[Exercise aim]
Pull out every line of the data that contains the string "untuk", treating uppercase and lowercase letters as different.

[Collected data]
★ ★ ★ ★ ★ ★ ★

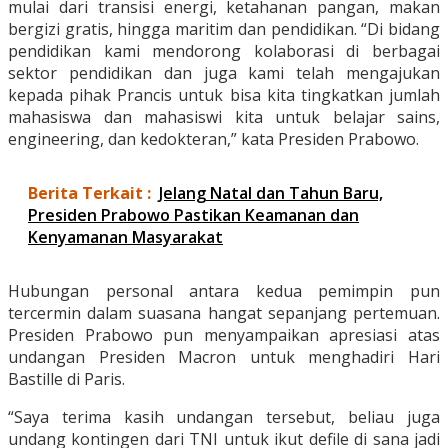
mulai dari transisi energi, ketahanan pangan, makan
bergizi gratis, hingga maritim dan pendidikan. “Di bidang
pendidikan kami mendorong kolaborasi di berbagai
sektor pendidikan dan juga kami telah mengajukan
kepada pihak Prancis untuk bisa kita tingkatkan jumlah
mahasiswa dan mahasiswi kita untuk belajar sains,
engineering, dan kedokteran,” kata Presiden Prabowo.
Berita Terkait :
Jelang Natal dan Tahun Baru,
Presiden Prabowo Pastikan Keamanan dan
Kenyamanan Masyarakat
Hubungan personal antara kedua pemimpin pun
tercermin dalam suasana hangat sepanjang pertemuan.
Presiden Prabowo pun menyampaikan apresiasi atas
undangan Presiden Macron untuk menghadiri Hari
Bastille di Paris.
“Saya terima kasih undangan tersebut, beliau juga
undang kontingen dari TNI untuk ikut defile di sana jadi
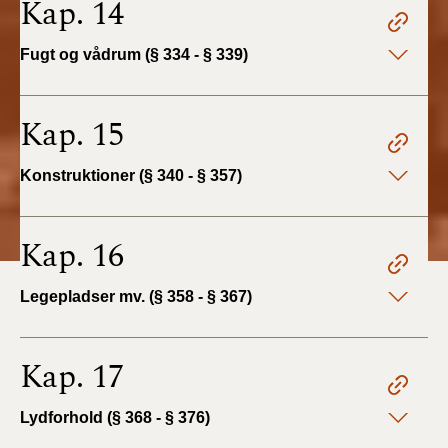
Kap. 14
Fugt og vådrum (§ 334 - § 339)
Kap. 15
Konstruktioner (§ 340 - § 357)
Kap. 16
Legepladser mv. (§ 358 - § 367)
Kap. 17
Lydforhold (§ 368 - § 376)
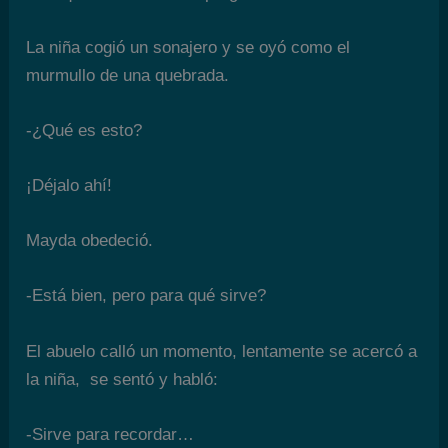
La niña cogió un sonajero y se oyó como el
murmullo de una quebrada.
-¿Qué es esto?
­¡Déjalo ahí!
Mayda obedeció.
-Está bien, pero para qué sirve?
El abuelo calló un momento, lentamente se acercó a
la niña, se sentó y habló:
-Sirve para recordar…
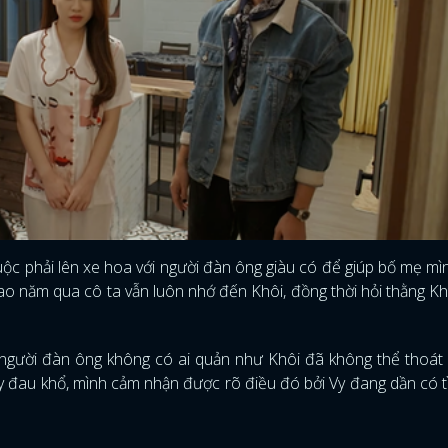
FACEBOOK
GOOGLE
buộc phải lên xe hoa với người đàn ông giàu có để giúp bố mẹ mì
bao năm qua cô ta vẫn luôn nhớ đến Khôi, đồng thời hỏi thằng Khô
 người đàn ông không có ai quản như Khôi đã không thể thoát 
Vy đau khổ, mình cảm nhận được rõ điều đó bởi Vy đang dần có 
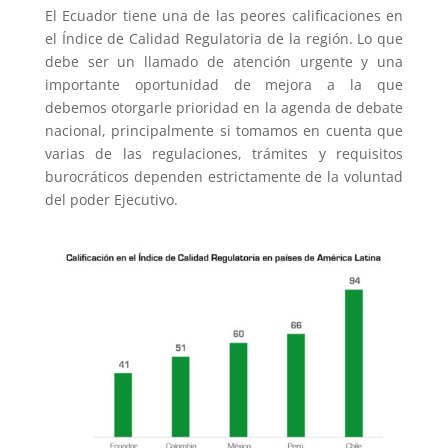
El Ecuador tiene una de las peores calificaciones en
el Índice de Calidad Regulatoria de la región. Lo que
debe ser un llamado de atención urgente y una
importante oportunidad de mejora a la que
debemos otorgarle prioridad en la agenda de debate
nacional, principalmente si tomamos en cuenta que
varias de las regulaciones, trámites y requisitos
burocráticos dependen estrictamente de la voluntad
del poder Ejecutivo.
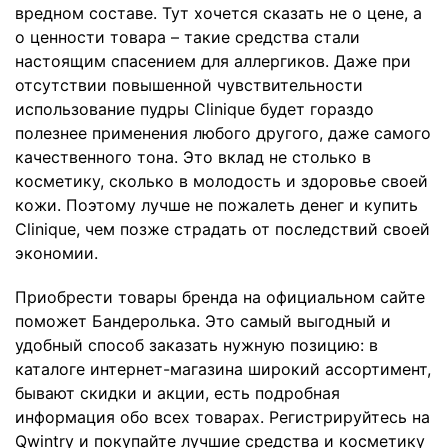
вредном составе. Тут хочется сказать не о цене, а
о ценности товара – такие средства стали
настоящим спасением для аллергиков. Даже при
отсутствии повышенной чувствительности
использование пудры Clinique будет гораздо
полезнее применения любого другого, даже самого
качественного тона. Это вклад не столько в
косметику, сколько в молодость и здоровье своей
кожи. Поэтому лучше не пожалеть денег и купить
Clinique, чем позже страдать от последствий своей
экономии.
Приобрести товары бренда на официальном сайте
поможет Бандеролька. Это самый выгодный и
удобный способ заказать нужную позицию: в
каталоге интернет-магазина широкий ассортимент,
бывают скидки и акции, есть подробная
информация обо всех товарах. Регистрируйтесь на
Qwintry и покупайте лучшие средства и косметику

★ ★ ★ ★ ★ ★ ★

[Result]
kepada pihak Prancis untuk bisa kita tingkatkan jumlah
mahasiswa dan mahasiswi kita untuk belajar sains,
undangan Presiden Macron untuk menghadiri Hari
undang kontingen dari TNI untuk ikut defile di sana jadi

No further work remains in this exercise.